(Records for this task)

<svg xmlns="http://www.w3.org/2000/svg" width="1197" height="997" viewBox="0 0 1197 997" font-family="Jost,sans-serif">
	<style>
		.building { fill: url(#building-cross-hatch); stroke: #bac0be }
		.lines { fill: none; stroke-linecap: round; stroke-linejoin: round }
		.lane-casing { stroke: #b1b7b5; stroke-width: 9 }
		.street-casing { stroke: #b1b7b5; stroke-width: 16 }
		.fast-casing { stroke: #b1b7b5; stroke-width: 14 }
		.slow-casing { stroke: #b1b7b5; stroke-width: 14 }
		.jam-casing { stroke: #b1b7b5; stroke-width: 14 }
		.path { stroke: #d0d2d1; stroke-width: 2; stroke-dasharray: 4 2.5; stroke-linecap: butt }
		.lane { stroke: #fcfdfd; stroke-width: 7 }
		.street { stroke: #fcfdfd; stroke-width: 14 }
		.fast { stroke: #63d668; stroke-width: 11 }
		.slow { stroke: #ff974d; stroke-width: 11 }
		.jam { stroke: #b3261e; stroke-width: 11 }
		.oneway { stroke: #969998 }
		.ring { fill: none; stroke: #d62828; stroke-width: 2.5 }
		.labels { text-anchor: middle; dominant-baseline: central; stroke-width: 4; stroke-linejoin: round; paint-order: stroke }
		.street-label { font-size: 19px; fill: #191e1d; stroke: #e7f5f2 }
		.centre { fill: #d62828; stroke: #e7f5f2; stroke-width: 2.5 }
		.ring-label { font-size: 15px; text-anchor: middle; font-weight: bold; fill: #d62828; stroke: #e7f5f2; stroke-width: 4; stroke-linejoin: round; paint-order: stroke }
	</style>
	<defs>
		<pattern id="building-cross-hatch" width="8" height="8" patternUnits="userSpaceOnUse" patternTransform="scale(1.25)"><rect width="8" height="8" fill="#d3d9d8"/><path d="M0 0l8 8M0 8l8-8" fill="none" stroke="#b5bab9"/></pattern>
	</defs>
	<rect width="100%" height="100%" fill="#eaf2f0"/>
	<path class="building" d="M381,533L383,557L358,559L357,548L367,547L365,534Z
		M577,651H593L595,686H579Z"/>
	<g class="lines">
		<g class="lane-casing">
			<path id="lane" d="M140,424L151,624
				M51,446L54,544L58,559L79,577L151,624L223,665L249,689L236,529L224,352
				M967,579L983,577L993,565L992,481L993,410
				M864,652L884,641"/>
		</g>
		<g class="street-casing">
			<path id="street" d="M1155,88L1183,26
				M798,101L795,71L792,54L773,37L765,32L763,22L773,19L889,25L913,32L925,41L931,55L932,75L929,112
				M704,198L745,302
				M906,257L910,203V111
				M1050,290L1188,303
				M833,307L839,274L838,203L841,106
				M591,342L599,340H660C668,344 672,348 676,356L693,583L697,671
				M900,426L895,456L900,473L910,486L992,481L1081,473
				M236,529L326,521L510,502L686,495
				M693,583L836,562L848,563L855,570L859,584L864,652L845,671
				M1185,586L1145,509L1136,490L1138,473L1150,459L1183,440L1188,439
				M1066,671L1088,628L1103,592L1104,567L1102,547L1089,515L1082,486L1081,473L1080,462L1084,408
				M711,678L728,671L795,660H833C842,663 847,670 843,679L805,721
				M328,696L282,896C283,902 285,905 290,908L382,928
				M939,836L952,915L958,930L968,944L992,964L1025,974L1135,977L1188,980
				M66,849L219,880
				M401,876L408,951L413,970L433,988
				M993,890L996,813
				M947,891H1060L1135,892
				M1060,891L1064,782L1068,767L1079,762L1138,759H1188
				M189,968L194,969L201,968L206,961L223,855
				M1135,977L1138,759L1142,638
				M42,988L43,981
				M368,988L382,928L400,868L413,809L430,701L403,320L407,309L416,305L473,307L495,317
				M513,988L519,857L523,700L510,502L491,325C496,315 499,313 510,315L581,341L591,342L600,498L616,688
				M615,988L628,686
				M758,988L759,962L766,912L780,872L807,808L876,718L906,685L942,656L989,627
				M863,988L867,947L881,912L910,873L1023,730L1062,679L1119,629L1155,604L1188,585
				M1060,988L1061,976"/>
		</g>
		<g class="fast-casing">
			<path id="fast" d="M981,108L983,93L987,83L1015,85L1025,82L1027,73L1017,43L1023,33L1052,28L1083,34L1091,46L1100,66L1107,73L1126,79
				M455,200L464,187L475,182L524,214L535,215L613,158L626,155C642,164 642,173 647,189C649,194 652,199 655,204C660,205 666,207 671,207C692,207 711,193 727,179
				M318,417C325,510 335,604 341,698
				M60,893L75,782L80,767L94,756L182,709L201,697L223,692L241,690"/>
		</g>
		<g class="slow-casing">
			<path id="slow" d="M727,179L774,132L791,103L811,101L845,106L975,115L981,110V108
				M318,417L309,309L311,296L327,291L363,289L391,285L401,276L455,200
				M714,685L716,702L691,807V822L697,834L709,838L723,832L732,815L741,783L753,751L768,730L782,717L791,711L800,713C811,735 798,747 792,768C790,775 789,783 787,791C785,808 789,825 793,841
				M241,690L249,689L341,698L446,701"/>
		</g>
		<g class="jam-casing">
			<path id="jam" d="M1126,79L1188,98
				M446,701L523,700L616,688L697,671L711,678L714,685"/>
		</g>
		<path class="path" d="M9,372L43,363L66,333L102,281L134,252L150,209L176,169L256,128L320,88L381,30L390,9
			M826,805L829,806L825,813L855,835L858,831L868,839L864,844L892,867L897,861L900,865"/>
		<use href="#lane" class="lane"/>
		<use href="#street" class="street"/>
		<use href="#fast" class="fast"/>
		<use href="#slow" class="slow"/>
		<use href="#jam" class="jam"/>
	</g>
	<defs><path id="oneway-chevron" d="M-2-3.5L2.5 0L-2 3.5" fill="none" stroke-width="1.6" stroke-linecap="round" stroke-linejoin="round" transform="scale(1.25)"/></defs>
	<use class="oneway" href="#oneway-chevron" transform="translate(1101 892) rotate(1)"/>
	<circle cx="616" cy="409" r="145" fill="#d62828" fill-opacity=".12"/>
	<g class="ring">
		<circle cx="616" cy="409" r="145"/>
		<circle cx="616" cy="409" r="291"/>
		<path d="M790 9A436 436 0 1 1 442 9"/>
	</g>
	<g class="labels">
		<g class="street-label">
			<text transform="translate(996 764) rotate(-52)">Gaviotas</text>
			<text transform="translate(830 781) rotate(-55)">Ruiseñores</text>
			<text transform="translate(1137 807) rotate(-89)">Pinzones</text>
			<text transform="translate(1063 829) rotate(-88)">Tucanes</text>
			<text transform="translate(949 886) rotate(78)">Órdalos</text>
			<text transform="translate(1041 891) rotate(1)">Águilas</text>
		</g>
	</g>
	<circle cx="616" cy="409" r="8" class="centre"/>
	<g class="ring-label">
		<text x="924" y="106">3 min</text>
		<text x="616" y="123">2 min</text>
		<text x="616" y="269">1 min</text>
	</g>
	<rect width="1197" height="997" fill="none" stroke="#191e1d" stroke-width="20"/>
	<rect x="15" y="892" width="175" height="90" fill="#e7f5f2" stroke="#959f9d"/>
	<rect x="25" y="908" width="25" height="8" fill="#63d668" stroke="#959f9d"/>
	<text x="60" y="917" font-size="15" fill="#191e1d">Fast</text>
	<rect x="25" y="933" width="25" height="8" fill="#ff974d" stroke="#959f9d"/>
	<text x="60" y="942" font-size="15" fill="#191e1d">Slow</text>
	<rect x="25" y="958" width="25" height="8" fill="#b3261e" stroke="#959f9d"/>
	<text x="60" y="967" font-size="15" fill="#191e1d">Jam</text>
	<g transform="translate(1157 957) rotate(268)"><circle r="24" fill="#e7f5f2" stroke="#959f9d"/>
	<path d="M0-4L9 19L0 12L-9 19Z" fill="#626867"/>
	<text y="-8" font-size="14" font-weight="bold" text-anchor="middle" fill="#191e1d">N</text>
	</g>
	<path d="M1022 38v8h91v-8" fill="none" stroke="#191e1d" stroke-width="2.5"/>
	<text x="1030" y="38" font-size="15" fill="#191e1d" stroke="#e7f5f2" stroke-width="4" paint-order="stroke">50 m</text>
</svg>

(End Records for this task)

Show every line in the entries above that contains the string "lines".

		.lines { fill: none; stroke-linecap: round; stroke-linejoin: round }
	<g class="lines">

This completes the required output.